Help us never to forget that you are a God of resurrection who guides us around obstacles and past dead ends, who wipes away tears and chuckles at death, who inspires us to dream and dares us to be adventuresome.

Living Lord, remind us that you are not finished with us, and you are not finished with your world. Infuse us with the determination to plow ahead and to never cease hoping for a better day; and may each of us commit to working for a better world so that we back our words with action when we pray for Your will to be done on earth as it is in heaven.

We pray in the name of the resurrected one who taught us to pray together, saying, Our Father who art in heaven, hallowed be thy name. Thy kingdom come, thy will be done, on earth as it is in heaven. Give us this day our daily bread; and forgive us our debts, as we forgive our debtors; and lead us not into temptation but deliver us from evil.
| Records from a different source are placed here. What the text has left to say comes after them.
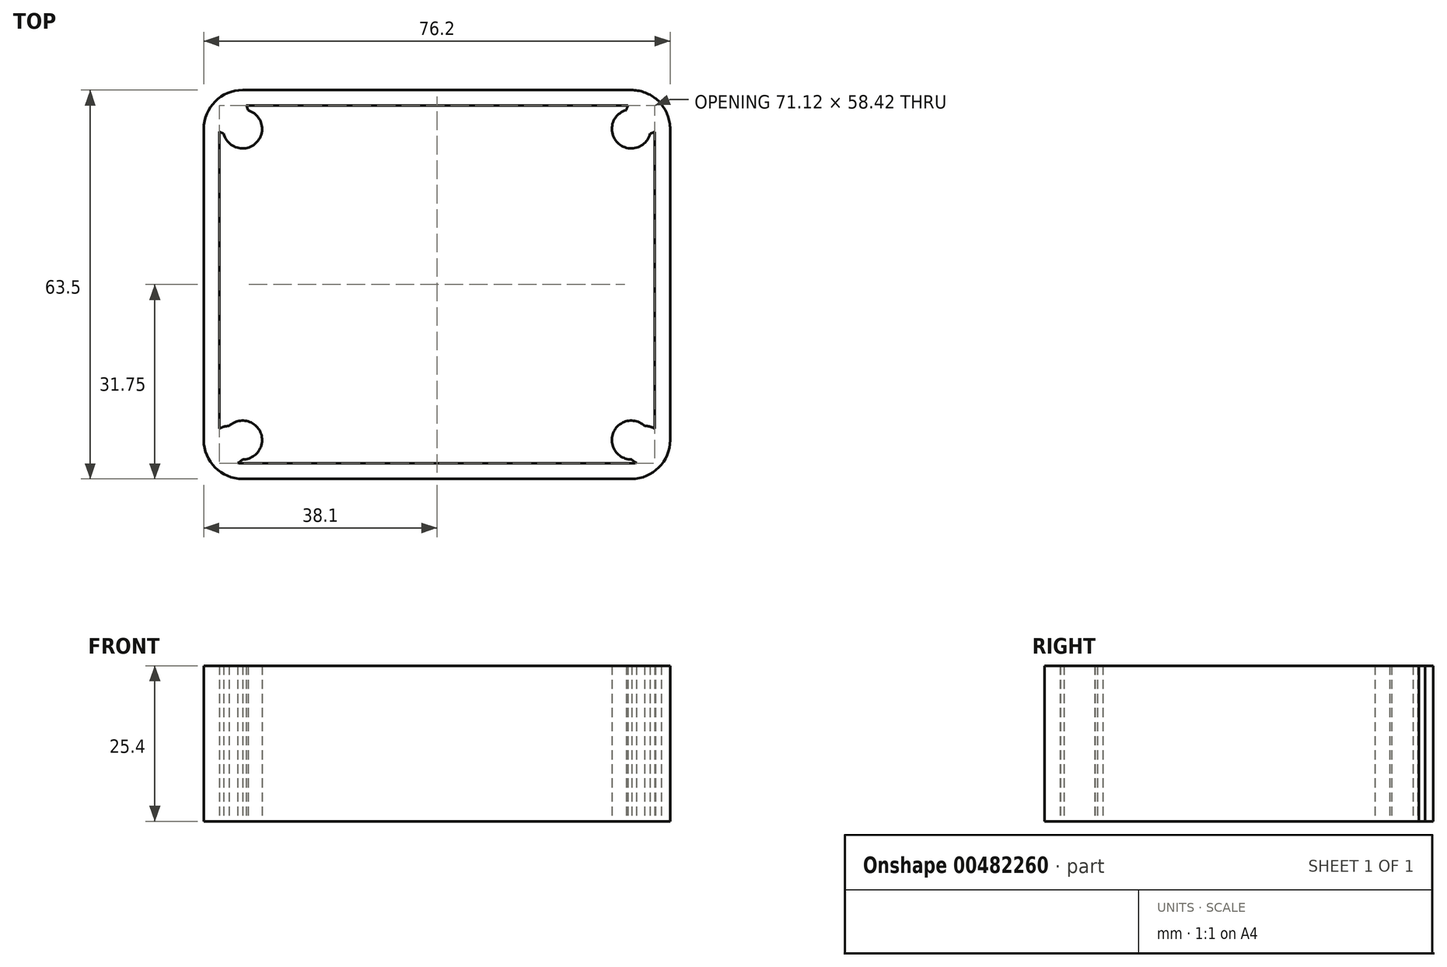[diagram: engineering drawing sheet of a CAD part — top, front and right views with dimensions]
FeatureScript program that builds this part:
annotation { "Feature Type Name" : "Feature", "Feature Type Description" : "" }
export const myFeature = defineFeature(function(context is Context, id is Id, definition is map)
    precondition{}
    {
        {
            var Q0;
            Q0=qCreatedBy(makeId("Top.planeOp"),FACE);
            var sketch = newSketch(context, id + "F0", { "sketchPlane" : qUnion([Q0])});
            skLineSegment(sketch, "E0.bottom", {"start": v(31.75, -31.75) * mm, "end": v(-31.75, -31.75) * mm});
            skLineSegment(sketch, "E0.top", {"start": v(31.75, 31.75) * mm, "end": v(-31.75, 31.75) * mm});
            skLineSegment(sketch, "E0.left", {"start": v(38.1, -25.4) * mm, "end": v(38.1, 25.4) * mm});
            skLineSegment(sketch, "E0.right", {"start": v(-38.1, -25.4) * mm, "end": v(-38.1, 25.4) * mm});
            skPoint(sketch, "E0.middle", {"position": v(0, 0) * mm});
            skPoint(sketch, "E1.visualSharp", {"position": v(-38.1, 31.75) * mm});
            skArc(sketch, "E1.filletArc", {"start": v(-31.75, 31.75) * mm, "mid": v(-36.24, 29.9) * mm, "end": v(-38.1, 25.4) * mm});
            skPoint(sketch, "E2.visualSharp", {"position": v(38.1, 31.75) * mm});
            skArc(sketch, "E2.filletArc", {"start": v(38.1, 25.4) * mm, "mid": v(36.24, 29.9) * mm, "end": v(31.75, 31.75) * mm});
            skPoint(sketch, "E3.visualSharp", {"position": v(38.1, -31.75) * mm});
            skArc(sketch, "E3.filletArc", {"start": v(31.75, -31.75) * mm, "mid": v(36.24, -29.9) * mm, "end": v(38.1, -25.4) * mm});
            skPoint(sketch, "E4.visualSharp", {"position": v(-38.1, -31.75) * mm});
            skArc(sketch, "E4.filletArc", {"start": v(-38.1, -25.4) * mm, "mid": v(-36.24, -29.9) * mm, "end": v(-31.75, -31.75) * mm});
            skSolve(sketch);
        }
        {
            var Q0;
            Q0 = qSketchRegion(id + "F0", true);
            extrude(context, id + "F1", {"entities" : qUnion([Q0]), "depth" : 25.4 * mm});
        }
        {
            var Q0;
            Q0=makeQuery(id+"F1.opExtrude","CAP_FACE",FACE,{"disambiguationData":[OSD([sQuery(id+"F0.wireOp",EDGE,"E0.bottom"),sQuery(id+"F0.wireOp",EDGE,"E0.top"),sQuery(id+"F0.wireOp",EDGE,"E0.left"),sQuery(id+"F0.wireOp",EDGE,"E0.right"),sQuery(id+"F0.wireOp",EDGE,"E1.filletArc"),sQuery(id+"F0.wireOp",EDGE,"E2.filletArc"),sQuery(id+"F0.wireOp",EDGE,"E3.filletArc"),sQuery(id+"F0.wireOp",EDGE,"E4.filletArc")])],"isStart":true});
            var Q1;
            Q1=makeQuery(id+"F1.opExtrude","CAP_FACE",FACE,{"disambiguationData":[OSD([sQuery(id+"F0.wireOp",EDGE,"E0.bottom"),sQuery(id+"F0.wireOp",EDGE,"E0.top"),sQuery(id+"F0.wireOp",EDGE,"E0.left"),sQuery(id+"F0.wireOp",EDGE,"E0.right"),sQuery(id+"F0.wireOp",EDGE,"E1.filletArc"),sQuery(id+"F0.wireOp",EDGE,"E2.filletArc"),sQuery(id+"F0.wireOp",EDGE,"E3.filletArc"),sQuery(id+"F0.wireOp",EDGE,"E4.filletArc")])],"isStart":false});
            var Q2;
            Q2=makeQuery(id+"F1.opExtrude","SWEPT_BODY",BODY,{"disambiguationData":[OSD([sQuery(id+"F0.wireOp",EDGE,"E0.bottom"),sQuery(id+"F0.wireOp",EDGE,"E0.top"),sQuery(id+"F0.wireOp",EDGE,"E0.left"),sQuery(id+"F0.wireOp",EDGE,"E0.right"),sQuery(id+"F0.wireOp",EDGE,"E1.filletArc"),sQuery(id+"F0.wireOp",EDGE,"E2.filletArc"),sQuery(id+"F0.wireOp",EDGE,"E3.filletArc"),sQuery(id+"F0.wireOp",EDGE,"E4.filletArc")])]});
            shell(context, id + "F2", {"entities" : qUnion([Q0, Q1]), "parts" : qUnion([Q2]), "thickness" : 2.54 * mm});
        }
        {
            var Q0;
            Q0=qCreatedBy(makeId("Top.planeOp"),FACE);
            var sketch = newSketch(context, id + "F3", { "sketchPlane" : qUnion([Q0])});
            skCircle(sketch, "E5", {"center": v(-31.75, 25.4) * mm, "radius": 3.18 * mm});
            skCircle(sketch, "E6.0.1.0", {"center": v(-31.75, -25.4) * mm, "radius": 3.18 * mm});
            skCircle(sketch, "E6.1.0.0", {"center": v(31.75, 25.4) * mm, "radius": 3.18 * mm});
            skCircle(sketch, "E6.1.1.0", {"center": v(31.75, -25.4) * mm, "radius": 3.18 * mm});
            skLineSegment(sketch, "E6.direction1", {"start": v(-31.75, 25.4) * mm, "end": v(31.75, 25.4) * mm, "construction": true});
            skLineSegment(sketch, "E6.direction2", {"start": v(-31.75, 25.4) * mm, "end": v(-31.75, -25.4) * mm, "construction": true});
            skCircle(sketch, "E7", {"center": v(-33.94, 27.7) * mm, "radius": 3.18 * mm});
            skCircle(sketch, "E8.0.1.0", {"center": v(-33.94, -26.28) * mm, "radius": 3.18 * mm});
            skCircle(sketch, "E8.1.0.0", {"center": v(34, 27.7) * mm, "radius": 3.18 * mm});
            skCircle(sketch, "E8.1.1.0", {"center": v(34, -26.28) * mm, "radius": 3.18 * mm});
            skLineSegment(sketch, "E8.direction1", {"start": v(-33.94, 27.7) * mm, "end": v(34, 27.7) * mm, "construction": true});
            skLineSegment(sketch, "E8.direction2", {"start": v(-33.94, 27.7) * mm, "end": v(-33.94, -26.28) * mm, "construction": true});
            skSolve(sketch);
        }
        {
            var Q0;
            Q0 = qSketchRegion(id + "F3", true);
            extrude(context, id + "F4", {"entities" : qUnion([Q0]), "operationType" : NewBodyOperationType.ADD, "depth" : 25.4 * mm});
        }
    });
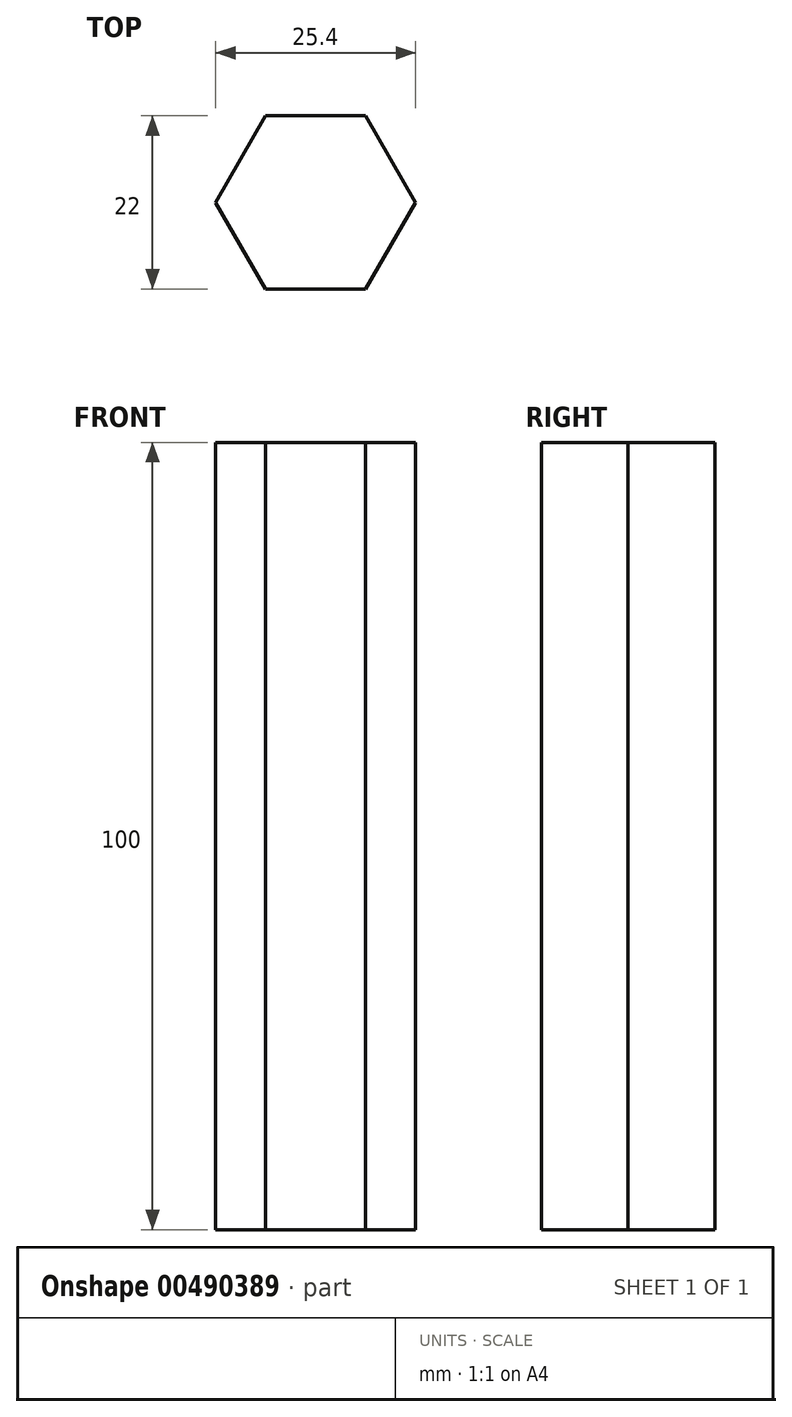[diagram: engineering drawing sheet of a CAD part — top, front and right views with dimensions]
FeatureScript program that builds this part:
annotation { "Feature Type Name" : "Feature", "Feature Type Description" : "" }
export const myFeature = defineFeature(function(context is Context, id is Id, definition is map)
    precondition{}
    {
        {
            var Q0;
            Q0=qCreatedBy(makeId("Top.planeOp"),FACE);
            var sketch = newSketch(context, id + "F0", { "sketchPlane" : qUnion([Q0])});
            skCircle(sketch, "E0.cCircle", {"center": v(0, 0) * mm, "radius": 11 * mm, "construction": true});
            skLineSegment(sketch, "E0.0", {"start": v(12.7, 0) * mm, "end": v(6.35, -11) * mm});
            skLineSegment(sketch, "E0.1", {"start": v(6.35, -11) * mm, "end": v(-6.35, -11) * mm});
            skLineSegment(sketch, "E0.2", {"start": v(-6.35, -11) * mm, "end": v(-12.7, 0) * mm});
            skLineSegment(sketch, "E0.3", {"start": v(-12.7, 0) * mm, "end": v(-6.35, 11) * mm});
            skLineSegment(sketch, "E0.4", {"start": v(-6.35, 11) * mm, "end": v(6.35, 11) * mm});
            skLineSegment(sketch, "E0.5", {"start": v(6.35, 11) * mm, "end": v(12.7, 0) * mm});
            skPoint(sketch, "E0.0.midPoint", {"position": v(9.53, -5.5) * mm});
            skSolve(sketch);
        }
        {
            var Q0;
            Q0 = qSketchRegion(id + "F0", true);
            extrude(context, id + "F1", {"entities" : qUnion([Q0]), "depth" : 100 * mm});
        }
    });
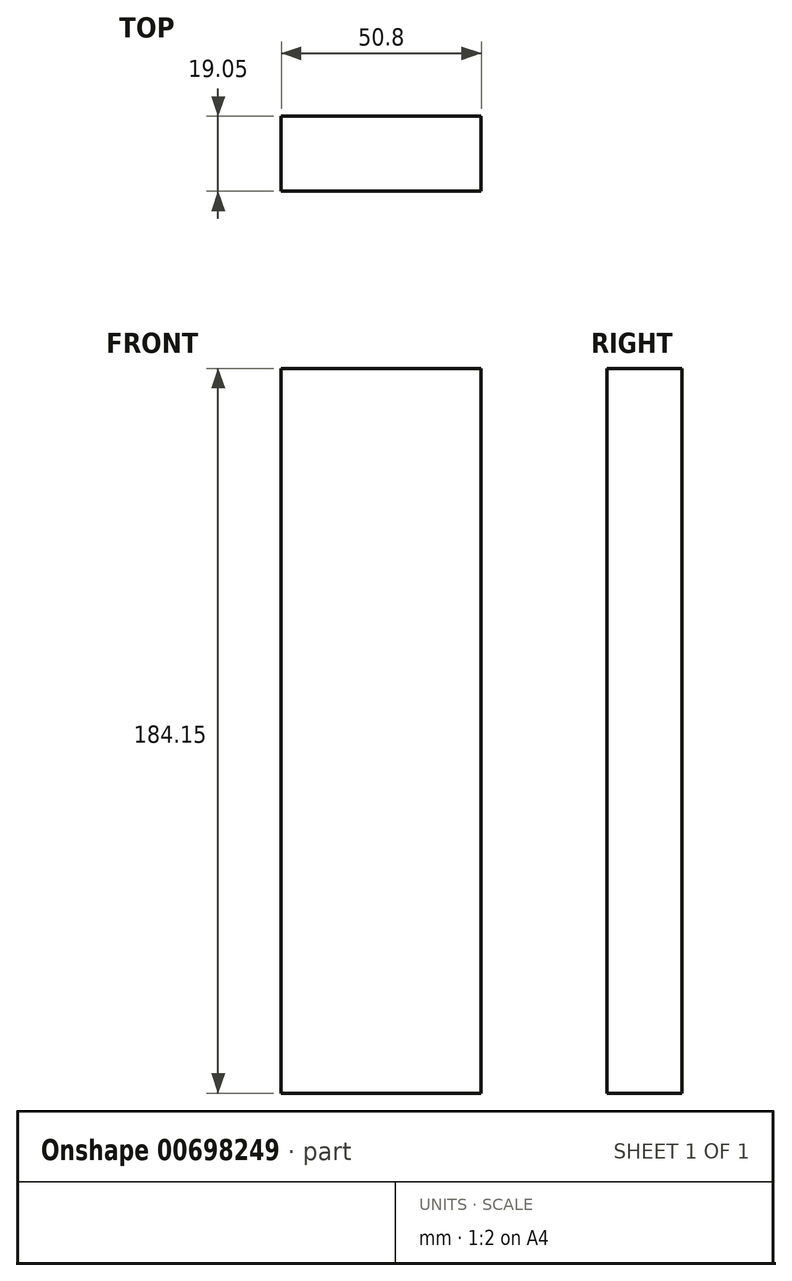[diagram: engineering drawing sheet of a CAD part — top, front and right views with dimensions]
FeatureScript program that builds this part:
annotation { "Feature Type Name" : "Feature", "Feature Type Description" : "" }
export const myFeature = defineFeature(function(context is Context, id is Id, definition is map)
    precondition{}
    {
        {
            var Q0;
            Q0=qCreatedBy(makeId("Front.planeOp"),FACE);
            var sketch = newSketch(context, id + "F0", { "sketchPlane" : qUnion([Q0])});
            skLineSegment(sketch, "E0.bottom", {"start": v(-3.11, -180.6) * mm, "end": v(-53.91, -180.6) * mm});
            skLineSegment(sketch, "E0.top", {"start": v(-3.11, 3.54) * mm, "end": v(-53.91, 3.54) * mm});
            skLineSegment(sketch, "E0.left", {"start": v(-3.11, -180.6) * mm, "end": v(-3.11, 3.54) * mm});
            skLineSegment(sketch, "E0.right", {"start": v(-53.91, -180.6) * mm, "end": v(-53.91, 3.54) * mm});
            skSolve(sketch);
        }
        {
            var Q0;
            Q0 = qSketchRegion(id + "F0", true);
            extrude(context, id + "F1", {"entities" : qUnion([Q0]), "depth" : 19.05 * mm, "offsetDistance" : 25.4 * mm});
        }
    });
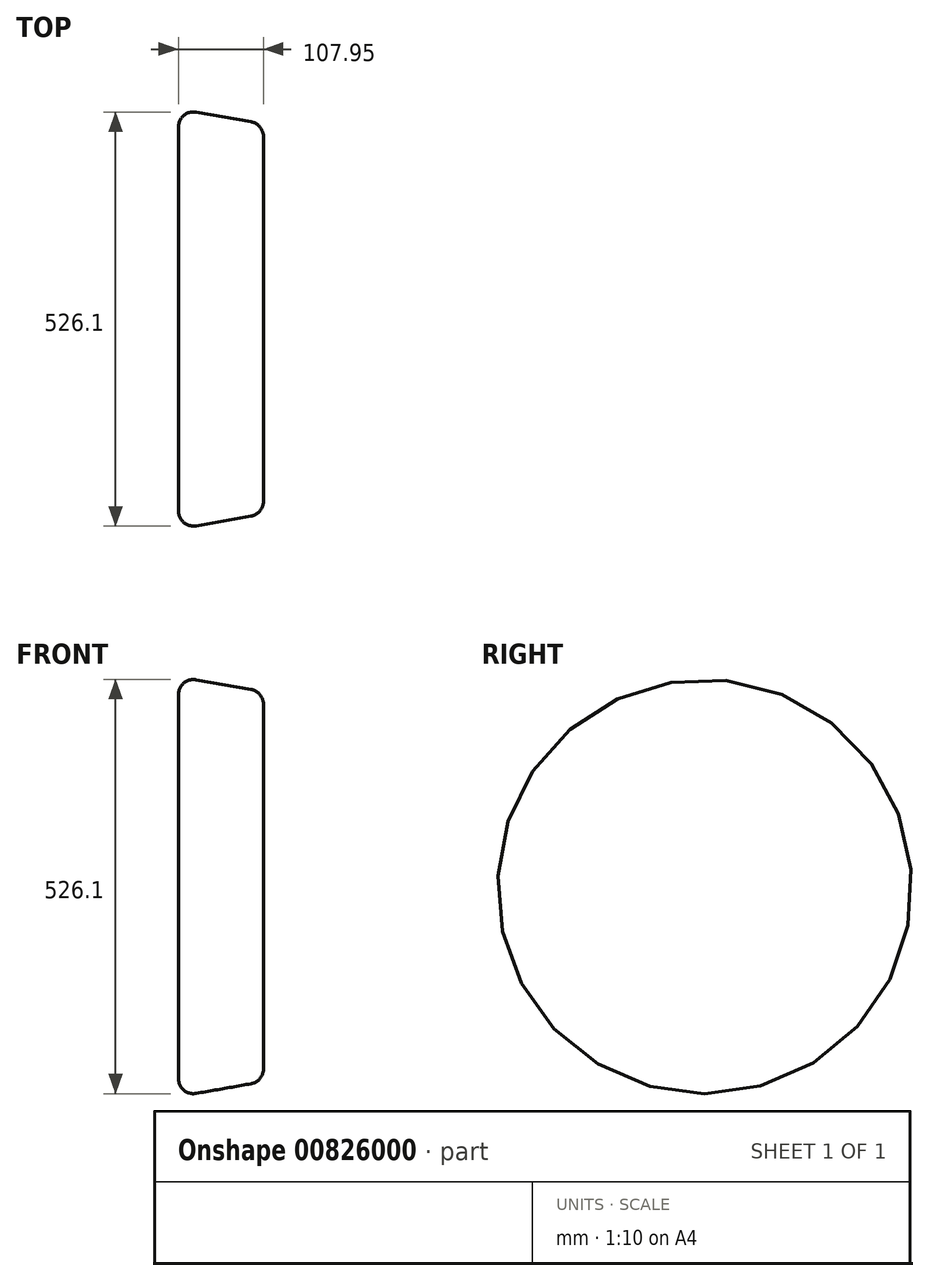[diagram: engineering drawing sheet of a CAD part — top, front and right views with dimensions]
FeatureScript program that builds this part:
annotation { "Feature Type Name" : "Feature", "Feature Type Description" : "" }
export const myFeature = defineFeature(function(context is Context, id is Id, definition is map)
    precondition{}
    {
        {
            var Q0;
            Q0=qCreatedBy(makeId("Top.planeOp"),FACE);
            var sketch = newSketch(context, id + "F0", { "sketchPlane" : qUnion([Q0])});
            skCircle(sketch, "E0", {"center": v(0, 0) * mm, "radius": 56.52 * mm});
            skSolve(sketch);
        }
        {
            var Q0;
            Q0=qCreatedBy(makeId("Right.planeOp"),FACE);
            var sketch = newSketch(context, id + "F1", { "sketchPlane" : qUnion([Q0])});
            skCircle(sketch, "E1", {"center": v(0, 0) * mm, "radius": 266.7 * mm});
            skSolve(sketch);
        }
        {
            var Q0;
            Q0=makeQuery(id+"F1.imprint","IMPRINT",FACE,{"disambiguationData":[TD([[makeQuery(id+"F1.imprint","IMPRINT",EDGE,{"derivedFrom":sQuery(id+"F1.wireOp",EDGE,"E1")}),1.0]])]});
            extrude(context, id + "F2", {"entities" : qUnion([Q0]), "depth" : 107.95 * mm, "offsetDistance" : 25.4 * mm, "hasDraft" : true, "draftAngle" : 10 * degree, "draftPullDirection" : true});
        }
        {
            var Q0;
            Q0=makeQuery(id+"F2.opExtrude","CAP_EDGE",EDGE,{"disambiguationData":[OSD([sQuery(id+"F1.wireOp",EDGE,"E1")])],"isStart":false});
            var Q1;
            Q1=makeQuery(id+"F2.opExtrude","CAP_EDGE",EDGE,{"disambiguationData":[OSD([sQuery(id+"F1.wireOp",EDGE,"E1")])],"isStart":true});
            fillet(context, id + "F3", {"entities" : qUnion([Q0, Q1]), "radius" : 19.05 * mm, "tangentPropagation" : true, "allowEdgeOverflow" : false});
        }
    });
For thine is the kingdom and the power and the glory, forever. Amen.



[i] New Revised Standard Version.

[ii] Brian Wren, past of text of “Christ Is Risen! Shout Hosanna!” Glory to God: The Presbyterian Hymnal, Westminster John Knox Press, 2013.

[iii] Michael Jordan Brown, workingpreacher.org   April 14, 2024

[iv] Craig Satterlee, Christian Century, page 21, April 18, 2006).

[v] Matthew Bridges, 1851. Part of verse 4 of “Crown Him with Many Crowns”, Glory to God: The Presbyterian Hymnal, Westminster John Knox Press, 2013.